Нам на Ордынке эта заметка показалось точной копией обычных рассказов Н., куда вкрапление реплик Хмелева было минимальным. Ардов-старший хорошо знал ответственного секретаря журнала, где напечатана была статья, Холодова — тоже фигуранта космополитической компании (его еще секли за скрытие под псевдонимом своей настоящей фамилии — Меерович; у Н., на его везение, хотя бы псевдонима не было), — и со смехом стал говорить, как мало удалось высказаться Хмелеву. И Холодов объяснил, что в рассказе Н. Хмелев вообще ничего не произнес, и редакции с большим трудом удалось уговорить Н. перебросить несколько умных реплик артисту.
Кстати, уже после войны, когда “Анна Каренина” оставалась в мхатовском репертуаре с несменяемой года до пятьдесят седьмого Аллой Константиновной, но с другим Карениным (Михаилом Николаевичем Кедровым), на один из спектаклей привели малолетнего Мишу — и он, захваченный сюжетом (действие приближалось к моменту, когда Анне пора бросаться под поезд), озадачил сопровождающих его взрослых вопросом: “Когда же наконец ворвутся наши?”
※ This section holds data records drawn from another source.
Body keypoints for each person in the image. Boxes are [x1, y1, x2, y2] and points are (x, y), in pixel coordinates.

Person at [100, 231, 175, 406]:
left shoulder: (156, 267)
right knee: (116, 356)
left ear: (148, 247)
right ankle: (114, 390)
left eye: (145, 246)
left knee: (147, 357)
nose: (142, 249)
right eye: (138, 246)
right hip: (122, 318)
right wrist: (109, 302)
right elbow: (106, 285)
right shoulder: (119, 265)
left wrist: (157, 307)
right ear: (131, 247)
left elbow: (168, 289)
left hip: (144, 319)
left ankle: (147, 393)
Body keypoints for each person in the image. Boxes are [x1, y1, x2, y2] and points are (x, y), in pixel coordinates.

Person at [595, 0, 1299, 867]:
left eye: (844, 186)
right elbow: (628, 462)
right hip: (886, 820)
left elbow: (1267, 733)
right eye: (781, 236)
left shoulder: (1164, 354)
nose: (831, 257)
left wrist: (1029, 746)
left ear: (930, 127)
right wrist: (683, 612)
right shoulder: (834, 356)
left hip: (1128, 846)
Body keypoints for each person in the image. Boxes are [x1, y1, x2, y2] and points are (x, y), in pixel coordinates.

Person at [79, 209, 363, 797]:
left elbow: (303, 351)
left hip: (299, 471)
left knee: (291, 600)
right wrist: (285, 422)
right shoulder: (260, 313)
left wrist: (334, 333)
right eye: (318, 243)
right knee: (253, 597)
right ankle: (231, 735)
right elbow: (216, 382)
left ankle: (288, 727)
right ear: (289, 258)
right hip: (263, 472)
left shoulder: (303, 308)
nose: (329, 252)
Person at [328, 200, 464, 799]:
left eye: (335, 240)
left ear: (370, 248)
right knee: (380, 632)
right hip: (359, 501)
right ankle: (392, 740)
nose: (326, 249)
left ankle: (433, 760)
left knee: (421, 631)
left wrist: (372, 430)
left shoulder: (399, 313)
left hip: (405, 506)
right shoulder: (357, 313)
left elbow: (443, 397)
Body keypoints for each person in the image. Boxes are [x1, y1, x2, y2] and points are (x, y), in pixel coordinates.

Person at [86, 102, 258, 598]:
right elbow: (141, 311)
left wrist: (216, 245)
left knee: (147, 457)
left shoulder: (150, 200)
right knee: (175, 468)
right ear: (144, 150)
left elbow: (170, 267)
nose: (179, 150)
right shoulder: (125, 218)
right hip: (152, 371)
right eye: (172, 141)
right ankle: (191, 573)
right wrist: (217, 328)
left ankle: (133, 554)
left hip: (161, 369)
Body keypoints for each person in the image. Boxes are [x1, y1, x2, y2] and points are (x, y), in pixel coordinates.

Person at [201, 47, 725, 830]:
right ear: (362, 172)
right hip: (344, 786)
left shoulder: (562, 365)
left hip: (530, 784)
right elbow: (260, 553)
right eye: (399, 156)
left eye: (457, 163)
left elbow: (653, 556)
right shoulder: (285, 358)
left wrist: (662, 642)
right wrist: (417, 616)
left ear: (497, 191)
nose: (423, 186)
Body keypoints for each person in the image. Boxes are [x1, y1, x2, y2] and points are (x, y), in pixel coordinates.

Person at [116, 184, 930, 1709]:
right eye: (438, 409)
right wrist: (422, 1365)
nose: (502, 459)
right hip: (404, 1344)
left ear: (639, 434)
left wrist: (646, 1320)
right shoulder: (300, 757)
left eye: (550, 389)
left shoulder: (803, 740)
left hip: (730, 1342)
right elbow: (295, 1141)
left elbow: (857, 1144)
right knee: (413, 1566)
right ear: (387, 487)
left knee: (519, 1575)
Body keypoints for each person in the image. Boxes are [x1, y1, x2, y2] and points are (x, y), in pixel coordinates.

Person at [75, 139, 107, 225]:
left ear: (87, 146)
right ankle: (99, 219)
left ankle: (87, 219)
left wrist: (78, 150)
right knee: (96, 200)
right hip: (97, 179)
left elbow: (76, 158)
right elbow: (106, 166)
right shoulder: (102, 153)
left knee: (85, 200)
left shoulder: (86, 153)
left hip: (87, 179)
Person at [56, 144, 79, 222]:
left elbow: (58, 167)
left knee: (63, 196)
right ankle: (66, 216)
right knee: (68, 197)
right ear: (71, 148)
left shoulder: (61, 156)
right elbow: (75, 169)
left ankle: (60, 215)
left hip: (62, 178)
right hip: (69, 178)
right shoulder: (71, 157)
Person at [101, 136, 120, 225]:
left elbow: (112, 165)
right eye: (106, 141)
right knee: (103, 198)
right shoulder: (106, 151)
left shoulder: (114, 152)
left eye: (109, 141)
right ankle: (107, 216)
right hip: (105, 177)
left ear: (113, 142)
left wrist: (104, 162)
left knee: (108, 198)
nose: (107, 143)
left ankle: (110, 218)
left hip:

Про другой знаменитый спектакль Н. рассказывал: “Художественный театр показывает мне «Плоды просвещения». Их бьет лихорадка” (мне в этом рассказе наиболее пикантным кажется то, что именно МХАТ, обиженный на Н. за критику “Зеленой улицы”, подставил, можно сказать, критика под удар властей).
Но мой любимый рассказ Н. связан все-таки с Мишей.
Предполагался детский праздник. Мишу к нему специально готовили: он выучил стихотворение и песню, разучил танец.
Начался праздник. Детям предложили прочесть стишок. Миша застеснялся — и не прочел. Прочел с наибольшим успехом сын хозяев. Точно такая же история с песней — хозяйский мальчик спел, а Михаил отмолчался. Участия в танцах от сына критика уже никто и не ждал, а сын хозяев выскочил на круг в матросском танце. И вдруг танцор пукнул — и наложил полные штаны. Критик Н. говорил потом, что такого удовольствия, как после промашки Мишиного конкурента, он никогда ни на каком спектакле не испытывал.